Baldwin offered practical examples of what Buffett Rule revenue could fund. The taxes of just one of the 400 richest Americans, she said, could pay for 5,400 maximum Pell Grants or enroll 3,600 children in Head Start programs.

The Senate is expected to hold an initial vote on the rule Monday. It is not expected to reach the level of support needed to prevent a GOP filibuster.

Republicans have called the Buffet Rule “class warfare’’ and argued that its deficit-reducing power is overstated. On Monday, the Mitt Romney campaign said that raising taxes on job creators drags down the economy.


The Buffett Rule is named for billionaire Warren Buffett, a vocal critic of a tax system that allows him to pay an effective tax rate less than that paid by his secretary.

Though the highest federal income tax rate is 35 percent, many wealthy Americans earn much of their money through capital gains on investments, which are taxed at only 15 percent. Their effective tax rates - the percentages paid on all forms of income - can be less than those of middle-income earners.

Romney, for instance, paid an effective tax rate of just 14 percent on $45 million worth of income over the last two years, according to tax returns he released in January.

Romney pulls Santorum ad in deference to ill daughter

Republican presidential front-runner Mitt Romney temporarily backed off a plan to aggressively target Rick Santorum in his home state of Pennsylvania, as Santorum took a break from the campaign trail to tend to his ill daughter.

On Monday, the Romney campaign asked Pennsylvania television stations to pull a negative ad against Santorum and replace it with a positive one about the former Massachusetts governor.


“We have done this out of deference to Senator Santorum’s decision to suspend his campaign for personal family reasons,’’ Romney spokeswoman Andrea Saul said in a statement.

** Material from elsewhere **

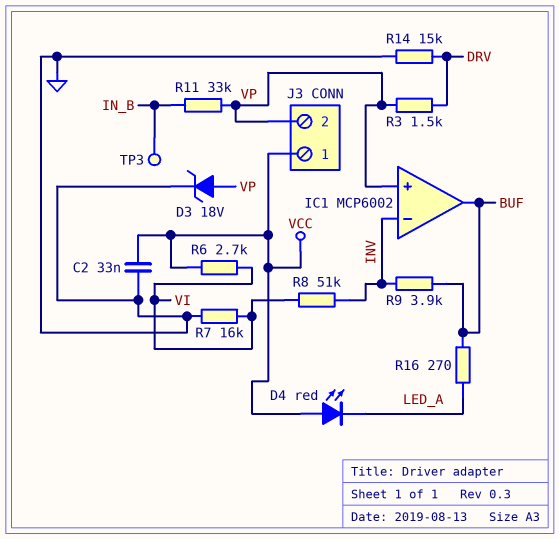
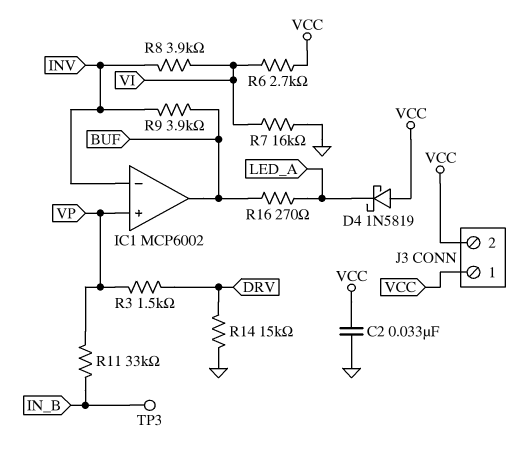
D3: zener 18V (A VP, K GND) -> none
D4: LED red (A VCC, K LED_A) -> schottky 1N5819 (A VCC, K LED_A)
J3 pin 2: VP -> VCC
R8: 51k (INV, VI) -> 3.9k (INV, VI)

Santorum’s daughter Bella, 3, who suffers from Trisomy 18, was hospitalized last week. Trisomy 18 is a genetic disorder that can arrest physical and mental development, according to the National Institutes of Health.

Santorum, a distant second behind Romney in the race for the GOP nomination, announced Wednesday that he would take a four-day break from the campaign, fueling speculation that he would end his candidacy. But Saturday, his campaign released a slate of events for this week and insisted the former senator from Pennsylvania would stay in it.

The Santorum campaign also said he would extend his break until Tuesday to help care for his daughter, who was expected to leave the hospital Monday.

Romney had planned a deluge of ads designed to wrest votes from the Keystone State’s native son. Pennsylvania holds its primary April 24, and the contest is a self-proclaimed must-win for Santorum if he is to remain viable. The Pittsburgh Tribune-Review, citing a source close to the Romney campaign, reported over the weekend that Romney had bought $2.9 million worth of advertising in Pennsylvania.